Smile Politely

Mini Maker Faire comes to C-U

Science, technology, engineering, and design innovations don’t happen in a vacuum. Makerspace Urbana and the upcoming Urbana-Champaign Mini Maker Faire offer up unique opportunities for local minds to grow beyound the limits of dorkdom.  

dork [dawrk]

1. Slang.

a silly, out-of-touch person who tends to look odd or behave ridiculously around others;

a social misfit: If you make me wear that I’ll look like a total dork!

Synonyms: jerk, schmo; nerd, geek.

America’s constant quest to dumb things down that make us think too hard, and to label things we don’t understand, probably started the first time the Pilgrims sat down to share Thanksgiving Dinner with their Native brothers and sisters.

In the 1950s, the term “dork” came into prominence. Initially, it was slang for penis, and then mutated into a way to belittle smart people, different people, and people who ate at “that” table in the school cafeteria.

Today, people “get their dork on,” and things are termed “adorkable,” if combined with a cuteness factor. There’s “geek-chic” and people have been known to “geek out” at sci-fi and comic book conventions.

In the basement of the Urbana-Champaign Independent Media Center (IMC) in Urbana, there is a group of people waging a silent war against any negative connotations associated with people who are fascinated with science, those who are eager to discover how things are made, or those who show interest in how to make some of these things on their own.

From Makerspace Urbana’s About page:

Makerspace Urbana is dedicated to enabling the blend of arts, humanities, science and technology. Our mission is to provide an open community lab where people of diverse backgrounds can learn, teach, tinker, collaborate, share, innovate, socialize, and create.

Makerspace lab is a place for everybody. They are open to the public one and sometimes two evenings a week. It doesn’t matter if you have a big, artsy, long-term project you’ve always dreamt of completing, or you just want to learn how a 3D printer works. If you start a project, but don’t have the know-how or the proper tools to finish it, chances are there’s somebody at Makerspace who does.

Almost every weekend, the lab hosts a computer help desk, and a class that combines science and the arts. Recent brain research has proven that the whole right-brain-left-brain theory has been debunked for years folks—no excuses. Sitting at a computer and observing how soothing is done or how something is not the same thing as getting in there, getting your hands dirty, and doing it yourself.

Gergana Slovava, a coordinator at the lab easily makes the connection between science, art, and people.

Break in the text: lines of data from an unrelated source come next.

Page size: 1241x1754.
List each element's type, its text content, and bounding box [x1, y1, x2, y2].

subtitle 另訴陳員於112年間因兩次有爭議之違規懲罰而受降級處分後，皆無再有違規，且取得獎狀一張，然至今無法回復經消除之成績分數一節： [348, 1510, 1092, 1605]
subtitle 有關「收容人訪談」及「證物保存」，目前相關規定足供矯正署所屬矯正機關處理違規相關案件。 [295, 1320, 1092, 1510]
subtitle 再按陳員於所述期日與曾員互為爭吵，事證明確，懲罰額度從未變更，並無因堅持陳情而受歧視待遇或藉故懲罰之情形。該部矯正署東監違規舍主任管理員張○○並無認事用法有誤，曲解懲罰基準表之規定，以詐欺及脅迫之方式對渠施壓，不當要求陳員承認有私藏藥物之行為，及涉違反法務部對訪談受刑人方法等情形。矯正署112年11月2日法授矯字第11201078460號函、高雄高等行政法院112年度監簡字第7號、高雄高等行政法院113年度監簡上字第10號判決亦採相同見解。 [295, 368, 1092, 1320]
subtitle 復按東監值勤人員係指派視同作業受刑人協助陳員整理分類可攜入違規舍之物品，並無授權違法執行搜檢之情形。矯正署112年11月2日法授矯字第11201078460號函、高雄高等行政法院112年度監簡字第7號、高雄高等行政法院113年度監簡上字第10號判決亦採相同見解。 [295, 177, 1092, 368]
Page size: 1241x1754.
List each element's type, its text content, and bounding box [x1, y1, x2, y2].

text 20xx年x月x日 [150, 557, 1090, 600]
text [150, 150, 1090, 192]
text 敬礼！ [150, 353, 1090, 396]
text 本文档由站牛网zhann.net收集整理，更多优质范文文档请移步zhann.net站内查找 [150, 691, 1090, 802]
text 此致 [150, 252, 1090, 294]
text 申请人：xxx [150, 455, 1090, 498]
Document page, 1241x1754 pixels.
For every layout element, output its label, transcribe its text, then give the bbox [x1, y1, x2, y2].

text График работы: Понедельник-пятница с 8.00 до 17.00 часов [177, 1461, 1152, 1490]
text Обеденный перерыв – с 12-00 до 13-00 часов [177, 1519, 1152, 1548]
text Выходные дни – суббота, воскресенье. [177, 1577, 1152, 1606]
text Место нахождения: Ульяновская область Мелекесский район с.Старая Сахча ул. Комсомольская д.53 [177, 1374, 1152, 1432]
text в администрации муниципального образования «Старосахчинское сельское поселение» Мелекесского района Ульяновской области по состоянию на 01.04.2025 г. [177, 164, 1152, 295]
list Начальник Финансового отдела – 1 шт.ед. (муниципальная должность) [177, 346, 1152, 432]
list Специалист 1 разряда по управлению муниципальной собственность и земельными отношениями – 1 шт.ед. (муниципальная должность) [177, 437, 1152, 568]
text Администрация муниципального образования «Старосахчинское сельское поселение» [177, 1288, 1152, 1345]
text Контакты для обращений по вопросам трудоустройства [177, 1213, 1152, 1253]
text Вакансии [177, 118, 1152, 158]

We have a ton of people that do stuff at home in their garage. If you have a small project at home and you don’t want to buy a lot of equipment, you can go to a small organization like this to use their equipment, and then you meet a lot of people just like you. So, it sort of unites the community and matches people up with like interests. That’s really the purpose of it.

The good people at Makerspace don’t stop there, however. They want to start with young makers, not just the young makers at heart. Even the pewter casting class on Saturday is open to kids as long as they have a parent present.

For the third year running, Makerspace will be hosting The Mini-Maker Faire on September 21th at the IMC.

Featuring both established and emerging local “makers,” the Urbana-Champaign Mini Maker Faire is a family-friendly celebration featuring rockets and robots, DIY science and technology, alternative energy, bicycles, unique hand-made crafts, music, and educational workshops and installations.

“It’s been growing. The first year we had a few people, (Makers) and it wasn’t really known, but we still had a lot of people from the community” Slovava said.

I asked one of the makers I met at the lab what he thought the most unusual maker was at the faire last year. He said he didn’t get a chance to see anything because he was too busy teaching kids how to use a soldering iron. Many of the projects at the Mini Maker Faire are hands-on, and not only kid friendly, but kid-centered. Last year, the Central Illinois Aerospace rocket club, for example, helped each mini-maker who attended build their own rocket:

This is really good event to bring your kids to, because we run the entire day. At each table, people usually are showing their project, one that people could actually do, so it works really well. Kids get exposed to different crafts or to different technologies, things they wouldn’t naturally be exposed to in school. That’s probably the thing I like most about it.

It doesn’t matter if it’s as complicated 3D printer or as simple as Origami, kids learn by doing, and kids learn best from other kids. One year, an eight-year-old boy had his own booth and all he did was show Faire attendees how to properly use his table full of toy Transformers.

Everything from the UIUC Fab Lab, to Hacker Bands, to crafters, finger knitting, tube drumming, circuit bending, and toy making is welcome at the faire.

Out of touch? Silly? Ridiculous?

There are dorks in this world but you won’t find any at Makerspace Urbana or at the third annual Mini-Maker Faire. The dorks these days are the dreamers who never act on their dreams, and the kids who let Playstation do their exploring for them.